- OMS -

A "única preocupação" da OMS é ajudar a "salvar vidas" e "acabar com a pandemia de COVID-19", escreveu no Twitter o diretor-geral da agência da ONU, Tedros Adhanom Ghebreyesus, sem mencionar explicitamente a decisão americana.

- ONU -

Para o secretário-geral da ONU, António Guterres, "não é hora de cortar fundos para as operações da OMS, ou de qualquer outra agência humanitária que luta contra" o coronavírus.

- China -

A China expressou "profunda preocupação", afirmando que a medida "enfraqueceria a capacidade da OMS e minaria a cooperação internacional contra a epidemia".

O porta-voz da diplomacia chinesa Zhao Lijian pediu aos Estados Unidos que "assumam seriamente suas responsabilidades e obrigações e apoiem ações internacionais contra a epidemia lideradas pela OMS".

- União Europeia -

O chefe da diplomacia europeia, Josep Borrell, "lamenta profundamente" a decisão dos EUA, dizendo que os esforços da OMS "são mais necessários do que nunca para ajudar a conter e reduzir a pandemia". "É apenas unindo forças que podemos superar esta crise sem fronteiras", acrescentou.

- Portugal -

Portugal sublinhou hoje que a luta contra a pandemia provocada pelo coronavírus exige que a Organização Mundial de Saúde (OMS) seja apoiada, e não enfraquecida, depois da decisão dos Estados Unidos de suspender a sua contribuição para organização.

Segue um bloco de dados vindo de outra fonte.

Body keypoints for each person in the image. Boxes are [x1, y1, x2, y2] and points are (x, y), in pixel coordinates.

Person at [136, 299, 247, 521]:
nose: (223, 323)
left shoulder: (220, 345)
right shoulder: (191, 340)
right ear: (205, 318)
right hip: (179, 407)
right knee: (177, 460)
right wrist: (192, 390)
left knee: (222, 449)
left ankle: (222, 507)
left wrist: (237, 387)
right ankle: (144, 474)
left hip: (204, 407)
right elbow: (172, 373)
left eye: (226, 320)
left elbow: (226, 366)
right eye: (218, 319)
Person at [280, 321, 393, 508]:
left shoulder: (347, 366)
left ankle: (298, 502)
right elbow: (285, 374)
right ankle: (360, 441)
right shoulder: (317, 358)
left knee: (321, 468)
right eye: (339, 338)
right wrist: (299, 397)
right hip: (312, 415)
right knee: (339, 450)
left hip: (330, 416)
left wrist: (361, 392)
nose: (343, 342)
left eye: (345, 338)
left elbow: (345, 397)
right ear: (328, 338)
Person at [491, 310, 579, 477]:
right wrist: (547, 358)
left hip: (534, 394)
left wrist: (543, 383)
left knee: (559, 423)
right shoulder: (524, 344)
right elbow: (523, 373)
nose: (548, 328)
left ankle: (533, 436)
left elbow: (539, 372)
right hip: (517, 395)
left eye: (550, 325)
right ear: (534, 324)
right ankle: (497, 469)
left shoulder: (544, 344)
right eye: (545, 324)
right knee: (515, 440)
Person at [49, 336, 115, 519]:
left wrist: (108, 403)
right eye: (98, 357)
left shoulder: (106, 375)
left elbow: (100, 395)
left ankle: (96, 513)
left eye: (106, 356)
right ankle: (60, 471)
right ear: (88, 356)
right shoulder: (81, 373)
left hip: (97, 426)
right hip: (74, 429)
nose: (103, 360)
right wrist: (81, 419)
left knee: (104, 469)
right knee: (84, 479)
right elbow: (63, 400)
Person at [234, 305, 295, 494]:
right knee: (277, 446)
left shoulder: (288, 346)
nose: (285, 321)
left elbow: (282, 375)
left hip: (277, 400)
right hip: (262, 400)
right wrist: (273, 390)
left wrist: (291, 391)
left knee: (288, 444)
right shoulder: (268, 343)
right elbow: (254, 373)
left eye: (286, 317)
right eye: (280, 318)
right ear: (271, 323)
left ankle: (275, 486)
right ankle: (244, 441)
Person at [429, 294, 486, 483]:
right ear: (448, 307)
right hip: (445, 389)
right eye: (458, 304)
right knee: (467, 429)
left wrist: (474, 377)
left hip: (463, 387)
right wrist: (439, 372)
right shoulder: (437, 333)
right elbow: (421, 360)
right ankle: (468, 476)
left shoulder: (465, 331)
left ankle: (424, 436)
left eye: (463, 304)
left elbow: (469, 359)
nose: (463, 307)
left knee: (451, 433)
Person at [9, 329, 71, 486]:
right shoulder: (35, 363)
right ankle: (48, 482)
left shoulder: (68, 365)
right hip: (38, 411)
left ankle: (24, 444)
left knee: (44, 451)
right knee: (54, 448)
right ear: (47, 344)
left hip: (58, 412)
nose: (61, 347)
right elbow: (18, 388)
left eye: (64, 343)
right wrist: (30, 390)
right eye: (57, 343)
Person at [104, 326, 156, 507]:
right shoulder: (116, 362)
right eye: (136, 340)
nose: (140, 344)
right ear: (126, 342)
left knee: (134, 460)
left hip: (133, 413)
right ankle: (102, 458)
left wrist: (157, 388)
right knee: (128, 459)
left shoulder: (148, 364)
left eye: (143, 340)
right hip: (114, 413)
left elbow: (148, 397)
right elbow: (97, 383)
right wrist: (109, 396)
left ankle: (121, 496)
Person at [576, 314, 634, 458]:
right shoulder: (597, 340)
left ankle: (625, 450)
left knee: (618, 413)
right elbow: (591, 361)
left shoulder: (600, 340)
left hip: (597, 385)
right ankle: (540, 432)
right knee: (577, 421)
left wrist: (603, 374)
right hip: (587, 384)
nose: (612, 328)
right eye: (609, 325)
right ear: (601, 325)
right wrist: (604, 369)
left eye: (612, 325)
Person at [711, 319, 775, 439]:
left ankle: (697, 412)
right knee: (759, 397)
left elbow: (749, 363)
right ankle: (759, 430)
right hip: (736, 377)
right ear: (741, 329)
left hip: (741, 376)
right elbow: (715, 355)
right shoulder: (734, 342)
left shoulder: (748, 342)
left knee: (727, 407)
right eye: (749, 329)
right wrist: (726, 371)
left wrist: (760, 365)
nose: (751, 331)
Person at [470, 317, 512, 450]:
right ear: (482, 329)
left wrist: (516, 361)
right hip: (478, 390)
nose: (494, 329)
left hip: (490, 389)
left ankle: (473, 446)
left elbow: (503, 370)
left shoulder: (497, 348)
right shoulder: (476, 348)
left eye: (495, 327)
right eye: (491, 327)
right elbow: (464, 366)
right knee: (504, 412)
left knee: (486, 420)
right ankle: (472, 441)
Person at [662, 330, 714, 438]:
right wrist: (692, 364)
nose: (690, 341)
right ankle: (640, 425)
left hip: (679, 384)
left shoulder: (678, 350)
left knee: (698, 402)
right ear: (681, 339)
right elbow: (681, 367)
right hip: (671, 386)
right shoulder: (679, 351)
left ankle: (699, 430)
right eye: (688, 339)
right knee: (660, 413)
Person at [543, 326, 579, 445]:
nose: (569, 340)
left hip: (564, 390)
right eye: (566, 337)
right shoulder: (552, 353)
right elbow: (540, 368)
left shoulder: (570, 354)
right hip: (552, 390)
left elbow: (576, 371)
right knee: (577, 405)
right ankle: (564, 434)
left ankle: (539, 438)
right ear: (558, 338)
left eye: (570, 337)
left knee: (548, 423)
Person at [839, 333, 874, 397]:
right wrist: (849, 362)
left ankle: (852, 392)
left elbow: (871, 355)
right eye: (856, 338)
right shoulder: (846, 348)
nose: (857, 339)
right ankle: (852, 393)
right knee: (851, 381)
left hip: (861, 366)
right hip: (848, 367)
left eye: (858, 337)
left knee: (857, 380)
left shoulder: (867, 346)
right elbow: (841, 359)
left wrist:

“A luta contra a pandemia COVID-19 exige o trabalho de todos e o reforço das organizações multilaterais”, lê-se numa mensagem publicada na conta oficial do Ministério dos Negócios Estrangeiros português no Twitter. “Não é tempo de enfraquecer a Organização Mundial de Saúde, mas sim de apoiá-la”, acrescenta o texto.

- Alemanha -

Na luta contra a pandemia, "um dos melhores investimentos é fortalecer as Nações Unidas, em particular a OMS, que é subfinanciada, por exemplo, para o desenvolvimento e distribuição de testes e vacinas", estimou no Twitter o ministro das Relações Exteriores da Alemanha, Heiko Maas, acrescentando que "culpar não ajuda".

- França -

A França "lamenta" a decisão americana, segundo a porta-voz do governo Sibeth Ndiaye. Paris espera "um retorno ao normal" para que a OMS possa continuar o seu trabalho.

- Reino Unido -

A Grã-Bretanha "não tem planos de parar de financiar a OMS, que tem um papel importante na liderança da resposta global à saúde", disse o porta-voz do primeiro-ministro Boris Johnson. "É essencial que os países trabalhem juntos para combater essa ameaça comum", frisou.

- Rússia -

A Rússia denunciou uma "abordagem muito egoísta" por parte dos Estados Unidos e a descreveu como "muito alarmante".

- Irão -

O Irão declarou nesta quarta-feira que o mundo está a aprender que os Estados Unidos "matam pessoas". "O vergonhoso congelamento de fundos para a OMS, no meio da pandemia, viverá na desonra", criticou o ministro iraniano das Relações Exteriores, Javad Zarif.

- Bill Gates -

Bill Gates, um dos principais doadores privados da OMS, considerou a decisão americana "perigosa (..) durante uma crise global de saúde". "Se o trabalho (da OMS) for paralisado, nenhuma outra organização pode substituí-la. O mundo precisa da OMS", defendeu.

- União Africana -

Para o presidente da Comissão da União Africana (UA), Moussa Faki Mahamat, a decisão americana é "profundamente lamentável". "Mais do que nunca, o mundo depende da capacidade de liderança da OMS para liderar a luta contra a pandemia de COVID-19", acrescentou o diplomata.